■ **What you should do**:
Put each line of source text from all the records into a JSON list of strings, one string per line, omitting blank lines. Leave the pictures out of the answer.

■ **Supplied records**:
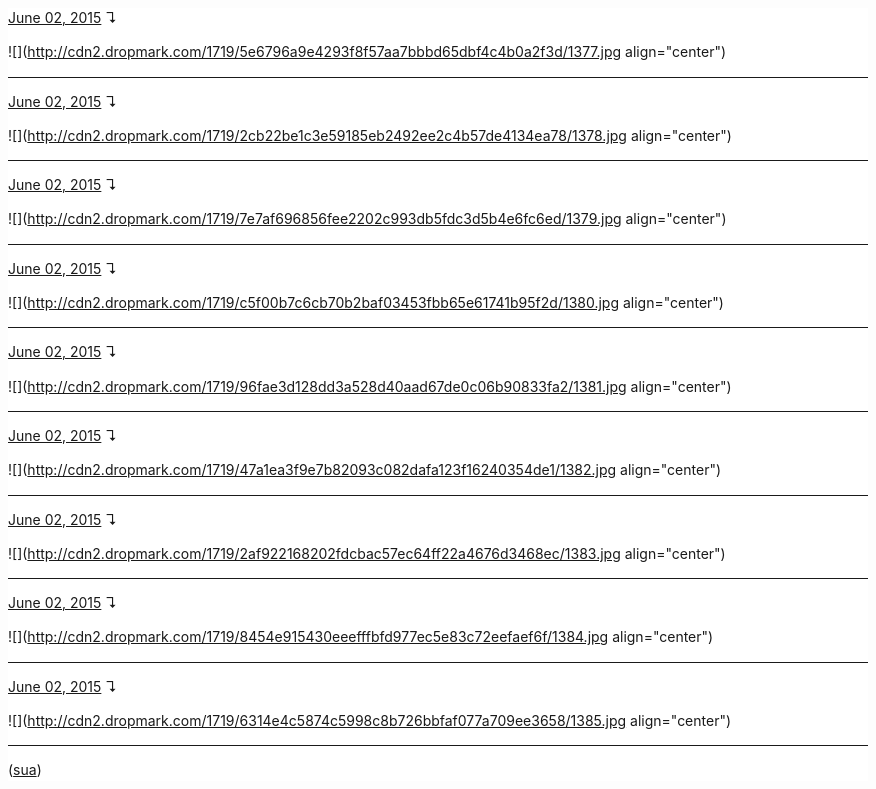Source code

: 
[June 02, 2015](https://notes.ofisia.name/post-2480/) ↴

![](http://cdn2.dropmark.com/1719/5e6796a9e4293f8f57aa7bbbd65dbf4c4b0a2f3d/1377.jpg align="center")

---

[June 02, 2015](https://notes.ofisia.name/post-2481/) ↴

![](http://cdn2.dropmark.com/1719/2cb22be1c3e59185eb2492ee2c4b57de4134ea78/1378.jpg align="center")

---

[June 02, 2015](https://notes.ofisia.name/post-2482/) ↴

![](http://cdn2.dropmark.com/1719/7e7af696856fee2202c993db5fdc3d5b4e6fc6ed/1379.jpg align="center")

---

[June 02, 2015](https://notes.ofisia.name/post-2483/) ↴

![](http://cdn2.dropmark.com/1719/c5f00b7c6cb70b2baf03453fbb65e61741b95f2d/1380.jpg align="center")

---

[June 02, 2015](https://notes.ofisia.name/post-2484/) ↴

![](http://cdn2.dropmark.com/1719/96fae3d128dd3a528d40aad67de0c06b90833fa2/1381.jpg align="center")

---

[June 02, 2015](https://notes.ofisia.name/post-2485/) ↴

![](http://cdn2.dropmark.com/1719/47a1ea3f9e7b82093c082dafa123f16240354de1/1382.jpg align="center")

---

[June 02, 2015](https://notes.ofisia.name/post-2486/) ↴

![](http://cdn2.dropmark.com/1719/2af922168202fdcbac57ec64ff22a4676d3468ec/1383.jpg align="center")

---

[June 02, 2015](https://notes.ofisia.name/post-2487/) ↴

![](http://cdn2.dropmark.com/1719/8454e915430eeefffbfd977ec5e83c72eefaef6f/1384.jpg align="center")

---

[June 02, 2015](https://notes.ofisia.name/post-2488/) ↴

![](http://cdn2.dropmark.com/1719/6314e4c5874c5998c8b726bbfaf077a709ee3658/1385.jpg align="center")

---

([sua](https://sua.ist))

■ **Answer section**:
[
  "Source code",
  ": ",
  "[June 02, 2015](https://notes.ofisia.name/post-2480/) ↴",
  "![](http://cdn2.dropmark.com/1719/5e6796a9e4293f8f57aa7bbbd65dbf4c4b0a2f3d/1377.jpg align=\"center\")",
  "---",
  "[June 02, 2015](https://notes.ofisia.name/post-2481/) ↴",
  "![](http://cdn2.dropmark.com/1719/2cb22be1c3e59185eb2492ee2c4b57de4134ea78/1378.jpg align=\"center\")",
  "---",
  "[June 02, 2015](https://notes.ofisia.name/post-2482/) ↴",
  "![](http://cdn2.dropmark.com/1719/7e7af696856fee2202c993db5fdc3d5b4e6fc6ed/1379.jpg align=\"center\")",
  "---",
  "[June 02, 2015](https://notes.ofisia.name/post-2483/) ↴",
  "![](http://cdn2.dropmark.com/1719/c5f00b7c6cb70b2baf03453fbb65e61741b95f2d/1380.jpg align=\"center\")",
  "---",
  "[June 02, 2015](https://notes.ofisia.name/post-2484/) ↴",
  "![](http://cdn2.dropmark.com/1719/96fae3d128dd3a528d40aad67de0c06b90833fa2/1381.jpg align=\"center\")",
  "---",
  "[June 02, 2015](https://notes.ofisia.name/post-2485/) ↴",
  "![](http://cdn2.dropmark.com/1719/47a1ea3f9e7b82093c082dafa123f16240354de1/1382.jpg align=\"center\")",
  "---",
  "[June 02, 2015](https://notes.ofisia.name/post-2486/) ↴",
  "![](http://cdn2.dropmark.com/1719/2af922168202fdcbac57ec64ff22a4676d3468ec/1383.jpg align=\"center\")",
  "---",
  "[June 02, 2015](https://notes.ofisia.name/post-2487/) ↴",
  "![](http://cdn2.dropmark.com/1719/8454e915430eeefffbfd977ec5e83c72eefaef6f/1384.jpg align=\"center\")",
  "---",
  "[June 02, 2015](https://notes.ofisia.name/post-2488/) ↴",
  "![](http://cdn2.dropmark.com/1719/6314e4c5874c5998c8b726bbfaf077a709ee3658/1385.jpg align=\"center\")",
  "---",
  "([sua](https://sua.ist))"
]